## Implementation of a multi-armed bandit in Python.

We import the needed library for scipy (stats).

In [99]:
import sys
!{sys.executable} -m pip install scipy
from scipy import stats

Defaulting to user installation because normal site-packages is not writeable


First we define the number of users we'll be simulating and the number of treatment arms in the experiment. 

In [100]:
num_users = 10000
num_arms = 2

Next, we need to define the 'success rate' of each arm. This is unknown in a real life experiment but for the purposes of this simulation we must define it so we can 'discover it' through the multi-armed bandit.

In [103]:
success_rates = {'A': 0.5, 'B': 0.60}

This means the first arm A 'succeeds' 50% of the time and the second arm B 60% of the time. 
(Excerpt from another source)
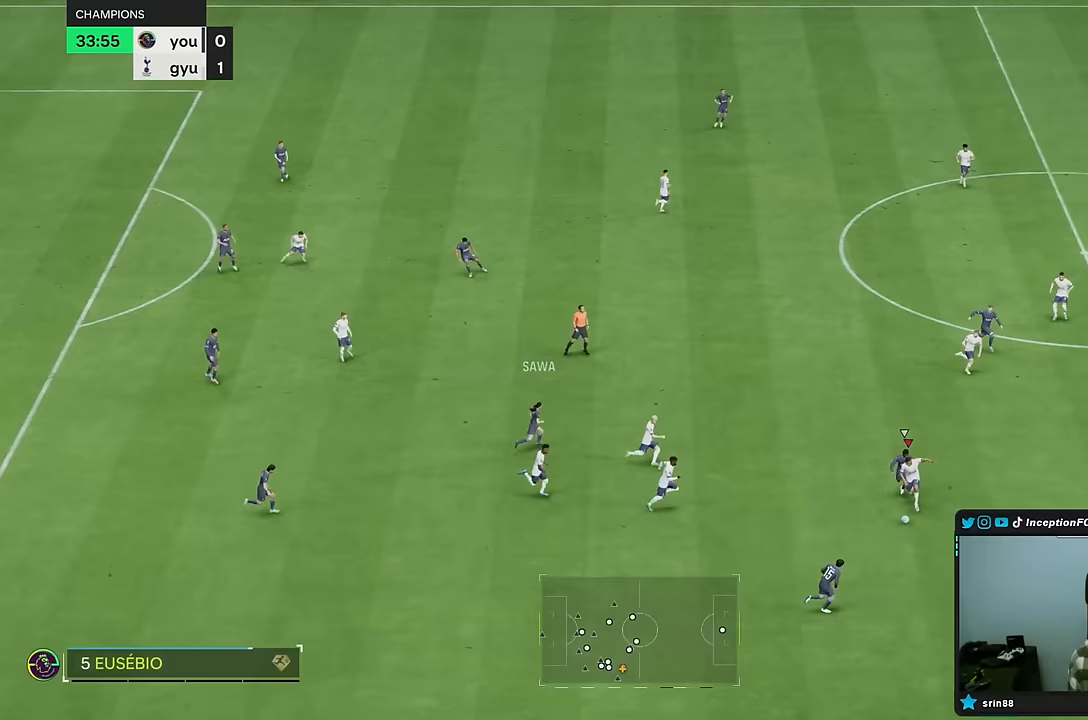
{"dt_ms": 500, "buttons": ["L2"], "left_stick": "down-right", "right_stick": "center", "events": [[17, "R2", "up"]]}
Success in this case could mean that they simply continue in the app - or it could be that they completed some activity in the future. The only limitation is that the indicator must be true or false (boolean) and not a continuous, numeric outcome.  This will work in most cases.

### Simulation

In [107]:
result_counts = {'A': {'success': 0, 'failure': 0},
                 'B': {'success': 0, 'failure': 0}}

For our simulation we need to keep track of the number of successes and failures for each arm to learn how much better one arm could be than the other. Then lets run the simluation:

In [111]:
for i in range(num_users):
    # for storing the values that determine which arm we _believe is better
    current_draw = {'A': None, 'B': None} 
    for arm in result_counts.keys():
        # draw these values from a beta distribution that considers the number of successes/failures in each arm
        current_draw[arm] = stats.beta.rvs(result_counts[arm]['success'] + 1,
                                           result_counts[arm]['failure'] + 1, 1) - 1 
    #print(current_draw)
    # select the arm with the greatest value
    chosen_arm = max(current_draw, key = current_draw.get)
    #print(chosen_arm)
    # get the result of the arm based on the probability of success in our simulation
    # we won't know this in an acutal experiment
    current_result = stats.binom.rvs(1, success_rates[chosen_arm], 1) - 1
    #print(current_result)
    if current_result == 1: # success
        # increment the success count for the selected arm
        result_counts[chosen_arm]['success'] += 1
        # increment teh failure count for the selected arm
    elif current_result == 0: # failure
        result_counts[chosen_arm]['failure'] += 1
    #print(f'draws: {current_draw}\t chose: {chosen_arm}\t result: {current_result}\t counts: {result_counts}')

### Results

Below you can see what we learned about the success rate for each arm. We should learn the success rate of the more successful arm fairly accurately since we allocated more users to it. We know less about the arm that was less performant because we didn't allocate as many users to it.

In [112]:
{arm: result_counts[arm]['success'] / (result_counts[arm]['success'] + result_counts[arm]['failure'])
    for arm in result_counts
}

{'A': 0.4726027397260274, 'B': 0.5974223665516541}

Accordingly we did not allocate as much traffic to the less performant arm, hurray.

In [113]:
{arm: (result_counts[arm]['success'] + result_counts[arm]['failure'])
    for arm in result_counts
}

{'A': 146, 'B': 9854}